_TASK A_.
Repeat the text about holiday plants word for word.
_TASK B_.
Reproduce every line of the records exactly, leaving out the pictures.

_TEXT_.
Segment Open

Christmas cactus make great holiday plants and, if left in the same spot, they’ll flower every year at the holidays with little to no care.
Poinsettias are the all-time favorite holiday plant, other than the Christmas tree. Available in 2- to 18-inch pots, they can be found in a range of colors, bicolors and novelties, but are nearly impossible to rebloom and are considered disposable — despite some planting them in their outdoor gardens during the summer.
When found in the Flanders oak scrub woods in 2015, this Winterberry was never imagined as a potted holiday plant — until now.
Winterberry, or Gaultheria procumbens, is now being sold in 4- to 6-inch pots as holiday plants. If kept cold over the winter, it can be planted in the wooded shade garden in the spring.
This Lemon cypress, native to some Western states, has been carefully clipped over several months and sold in 4- to 6-inch pots for holiday decoration.
Kalanchoe, a flowering succulent with a range of sizes and colors, is difficult to rebloom and should be considered one of the disposable holiday plants.ANDREW MESSINGER
Cyclamens in 4- and 6-inch pots are easy to move around the house as long as they are kept cool and out of hot sunlight. Once the balsam on the left is decorated, the cyclamens will adorn the base of the tree and window sills.

Segment Closed

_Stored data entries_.
Segment Open

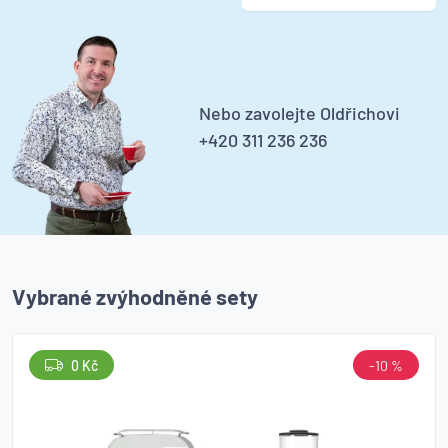
Nebo zavolejte Oldřichovi
+420 311 236 236
Vybrané zvýhodněné sety
0 Kč
-10 %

Segment Closed

_RESULT A_.
Christmas cactus make great holiday plants and, if left in the same spot, they’ll flower every year at the holidays with little to no care.
Poinsettias are the all-time favorite holiday plant, other than the Christmas tree. Available in 2- to 18-inch pots, they can be found in a range of colors, bicolors and novelties, but are nearly impossible to rebloom and are considered disposable — despite some planting them in their outdoor gardens during the summer.
When found in the Flanders oak scrub woods in 2015, this Winterberry was never imagined as a potted holiday plant — until now.
Winterberry, or Gaultheria procumbens, is now being sold in 4- to 6-inch pots as holiday plants. If kept cold over the winter, it can be planted in the wooded shade garden in the spring.
This Lemon cypress, native to some Western states, has been carefully clipped over several months and sold in 4- to 6-inch pots for holiday decoration.
Kalanchoe, a flowering succulent with a range of sizes and colors, is difficult to rebloom and should be considered one of the disposable holiday plants.ANDREW MESSINGER
Cyclamens in 4- and 6-inch pots are easy to move around the house as long as they are kept cool and out of hot sunlight. Once the balsam on the left is decorated, the cyclamens will adorn the base of the tree and window sills.

_RESULT B_.
Nebo zavolejte Oldřichovi
+420 311 236 236
Vybrané zvýhodněné sety
0 Kč
-10 %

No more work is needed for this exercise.